*EXERCISE TASKS*.
1. Reproduce the passage in the SAS date-cleaning thread starting at "Reputation: 502" and ending at "20060222 2007.... 199801..".
2. In the SAS date-cleaning thread, which date strings appear in the sample data under the cards statement?
3. According to the SAS date-cleaning thread, roughly how many variables hold dates as strings?

Reputation: 502
Trying to determine a sensible way to clean dates (character), then put those dates in a proper date format via input
function, but maintain sensible variable names (and possibly even preserve the original variable names) once the char-to-number process is executed.
The dates are being cleaned with an array (replacing '..'
with '01'
, or '....'
with 0101
) since there are about 75 variables that have dates as strings.
Ex. -
data sample;
input d1 $ d2 $ d3 $ d4 $ d5 $;
cards;
200103.. 20070905 20060222 2007.... 199801..
;
run;
data clean;
set sample;
array dt_cln(5) d1-d5;
array fl_dt (5) f1-f5;
*clean out '..'/'....', replace with '01'/'0101';
do i=1 to 5;
if substr(dt_cln(i),5,4) = '....' then do;
dt_cln(i) = substr(dt_cln(i),1,4) || '0101';
end;
else if substr(dt_cln(i),7,2) = '..' then do;
dt_cln(i) = substr(dt_cln(i),1,6) || '01';
end;
end;
*change to number;
do i=1 to 5;
fl_dt(i)=input(dt_cln(i),yymmdd8.);
end;
format f: date9.;
drop i d:;
run;
What would be the best way to approach this?
Upvotes: 0
Views: 632
Reputation: 4554
data want;
set sample;
array var1 newd1-newd5;
array var2 d:;
do over var2;
var1=input(ifc(index(var2,'.')^=0,put(prxchange('s/((\.){1,})/0101/',-1,var2),8.),var2),yymmdd8.);
end;
format newd1-newd5 yymmddn8.;
drop d:;
run;
Upvotes: 0
Reputation: 9569
You cannot preserve the original names and convert from character to numeric directly - however, with a bit of macro code you could drop all the old character variables and rename the numeric versions you've created. E.g.

*SUPPLIED MATERIAL*.
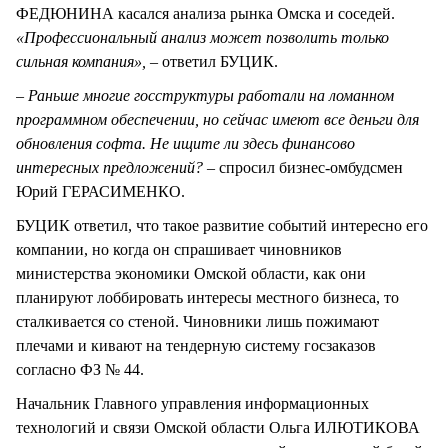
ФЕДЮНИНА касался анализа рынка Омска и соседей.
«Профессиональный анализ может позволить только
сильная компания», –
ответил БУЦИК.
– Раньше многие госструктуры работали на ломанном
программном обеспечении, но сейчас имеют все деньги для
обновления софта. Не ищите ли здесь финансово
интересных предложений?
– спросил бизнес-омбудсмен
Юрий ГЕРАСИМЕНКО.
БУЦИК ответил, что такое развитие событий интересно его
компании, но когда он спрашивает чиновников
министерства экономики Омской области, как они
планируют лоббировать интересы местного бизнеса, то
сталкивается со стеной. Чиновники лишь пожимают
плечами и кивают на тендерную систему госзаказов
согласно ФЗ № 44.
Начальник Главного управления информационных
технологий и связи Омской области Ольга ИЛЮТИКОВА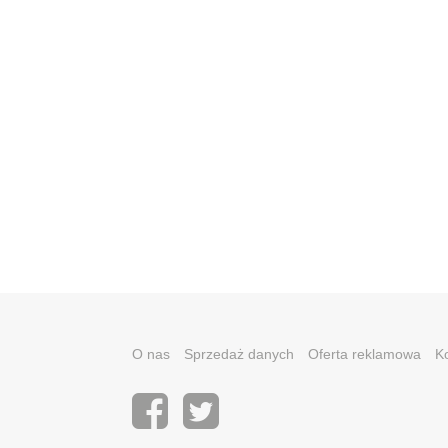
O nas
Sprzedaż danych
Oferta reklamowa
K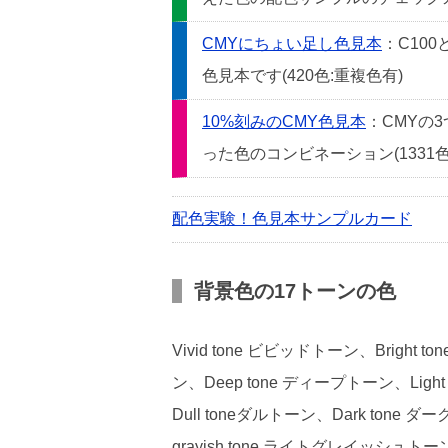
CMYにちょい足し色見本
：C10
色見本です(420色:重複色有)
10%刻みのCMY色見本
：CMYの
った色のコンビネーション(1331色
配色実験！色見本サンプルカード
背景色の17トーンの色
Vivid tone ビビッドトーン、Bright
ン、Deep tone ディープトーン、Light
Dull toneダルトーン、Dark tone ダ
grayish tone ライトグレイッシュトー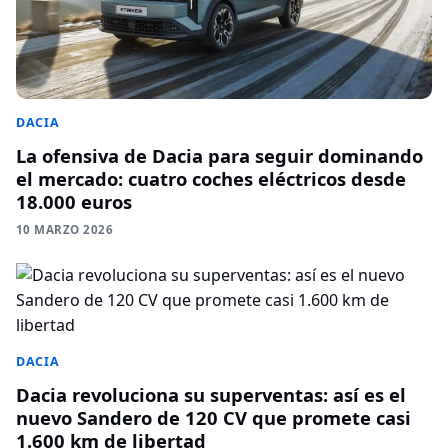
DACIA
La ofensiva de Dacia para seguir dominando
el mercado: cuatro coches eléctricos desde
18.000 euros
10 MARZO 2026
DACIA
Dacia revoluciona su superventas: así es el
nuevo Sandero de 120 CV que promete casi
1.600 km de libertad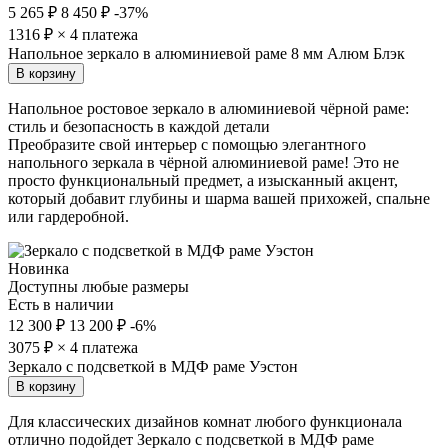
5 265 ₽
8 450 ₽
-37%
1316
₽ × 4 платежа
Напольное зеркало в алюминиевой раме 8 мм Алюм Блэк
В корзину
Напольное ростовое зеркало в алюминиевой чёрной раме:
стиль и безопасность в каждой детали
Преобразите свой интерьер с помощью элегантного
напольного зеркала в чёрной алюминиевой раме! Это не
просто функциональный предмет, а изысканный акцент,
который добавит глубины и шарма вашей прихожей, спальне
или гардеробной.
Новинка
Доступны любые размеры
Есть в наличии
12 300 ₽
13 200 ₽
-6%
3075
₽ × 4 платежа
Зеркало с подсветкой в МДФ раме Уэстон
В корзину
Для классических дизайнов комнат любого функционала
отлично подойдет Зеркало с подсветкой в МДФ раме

*SOLUTIONS PER TASK*.
1.
Reputation: 502
Trying to determine a sensible way to clean dates (character), then put those dates in a proper date format via input
function, but maintain sensible variable names (and possibly even preserve the original variable names) once the char-to-number process is executed.
The dates are being cleaned with an array (replacing '..'
with '01'
, or '....'
with 0101
) since there are about 75 variables that have dates as strings.
Ex. -
data sample;
input d1 $ d2 $ d3 $ d4 $ d5 $;
cards;
200103.. 20070905 20060222 2007.... 199801..

2.
200103..
20070905
20060222
2007....
199801..

3. About 75.